Quits total less than 4 million for third month in a row
The numbers: Job openings in the U.S. fell to a nearly two-year low of 9.6 million in March in a sign that a still-strong labor market is gradually cooling off.
That’s the fewest openings since April 2021. Job listings declined from a revised 10 million in February, the Labor Department said Tuesday.
The number of job openings is seen as a cue to the health of the labor market. Job postings have tapered off from a record high last spring in response to a cooler economy and talk of recession, but they are still quite high.
The number of people quitting jobs, meanwhile, fell slightly to 3.9 million. Quits have tallied fewer than 4 million for three months in a row for the first time since 2021.
The Federal Reserve wants to see job openings and hiring slow even further to ease the upward pressure on inflation.
Economists polled by the Wall Street Journal had forecast job listings to total 9.6 million in March.
Big picture: The labor market appears to be gradually cooling off, but companies are still hiring and competition for workers is stiff.
The Fed plans to raise interest rates at least one more time, likely on Wednesday, as part of series of increases since last year to try to get inflation under control.

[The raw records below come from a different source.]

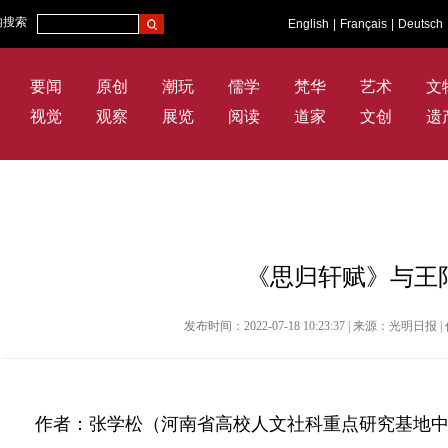
内搜索
English
|
Français
|
Deutsch
要闻
原创
潮玩
儒学
梵华
艺术
文
视觉
观察
展览
阅读
道家
文创
遗
《思归轩赋》与王
发布时间：2022-07-18 10:23:37 | 来源：光明
作者：张学松（河南省高校人文社科重点研究基地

Higher borrowing costs reduce inflation by slowing the economy and curbing demand for labor.
Mindful of going too far, the Fed plans to wait and see how much the economy and labor market cools before deciding whether to raise rates again later in the year.
Higher rates could also spark a recession and push unemployment sharply higher. The Fed itself predicts unemployment will climb to 4.5% this year from the current 3.6% rate.
Market reaction: The Dow Jones Industrial Average and S&P 500 declined in Tuesday trades. Bond yields also fell.